- **WORK ITEM**
Records follow. Select each line holding "Gücü".

- **PROVIDED DATA**
──────────────────────────────

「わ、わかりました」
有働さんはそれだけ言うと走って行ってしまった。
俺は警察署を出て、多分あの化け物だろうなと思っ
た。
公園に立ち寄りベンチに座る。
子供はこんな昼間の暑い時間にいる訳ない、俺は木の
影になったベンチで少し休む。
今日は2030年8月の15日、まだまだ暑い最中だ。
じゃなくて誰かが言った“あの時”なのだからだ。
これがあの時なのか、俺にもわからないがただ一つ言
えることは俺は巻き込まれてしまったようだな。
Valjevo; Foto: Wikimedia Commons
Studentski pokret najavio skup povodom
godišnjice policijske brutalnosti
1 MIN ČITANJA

──────────────────────────────

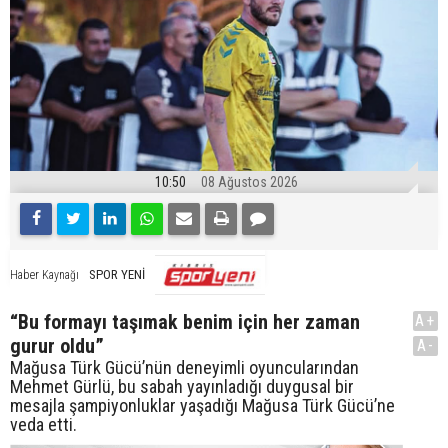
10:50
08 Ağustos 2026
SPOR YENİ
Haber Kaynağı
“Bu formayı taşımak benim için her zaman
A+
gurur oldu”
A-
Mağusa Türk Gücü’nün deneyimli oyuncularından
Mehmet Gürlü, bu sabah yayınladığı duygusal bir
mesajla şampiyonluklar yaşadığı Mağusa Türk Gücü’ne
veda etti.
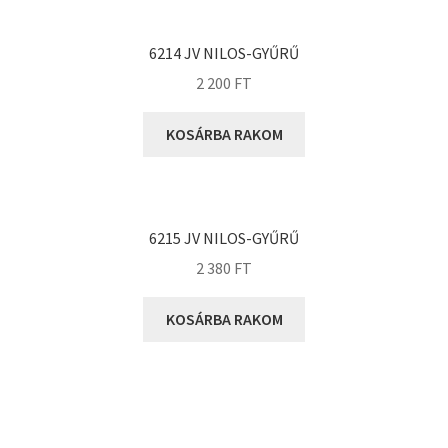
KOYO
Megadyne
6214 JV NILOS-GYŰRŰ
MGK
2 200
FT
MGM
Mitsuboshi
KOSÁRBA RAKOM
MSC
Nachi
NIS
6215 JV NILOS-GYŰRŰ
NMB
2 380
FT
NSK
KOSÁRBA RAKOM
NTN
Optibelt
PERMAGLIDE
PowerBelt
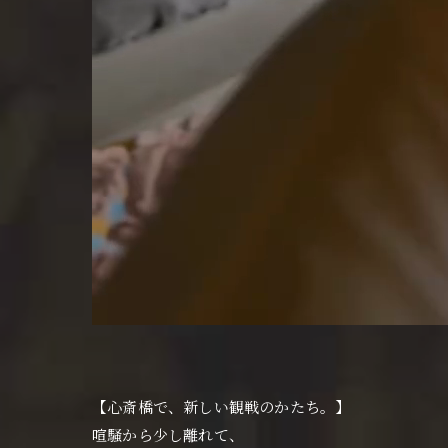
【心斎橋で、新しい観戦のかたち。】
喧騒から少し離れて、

──────────────────────────────

- **SOLUTION TO THIS EXERCISE**
Mağusa Türk Gücü’nün deneyimli oyuncularından
mesajla şampiyonluklar yaşadığı Mağusa Türk Gücü’ne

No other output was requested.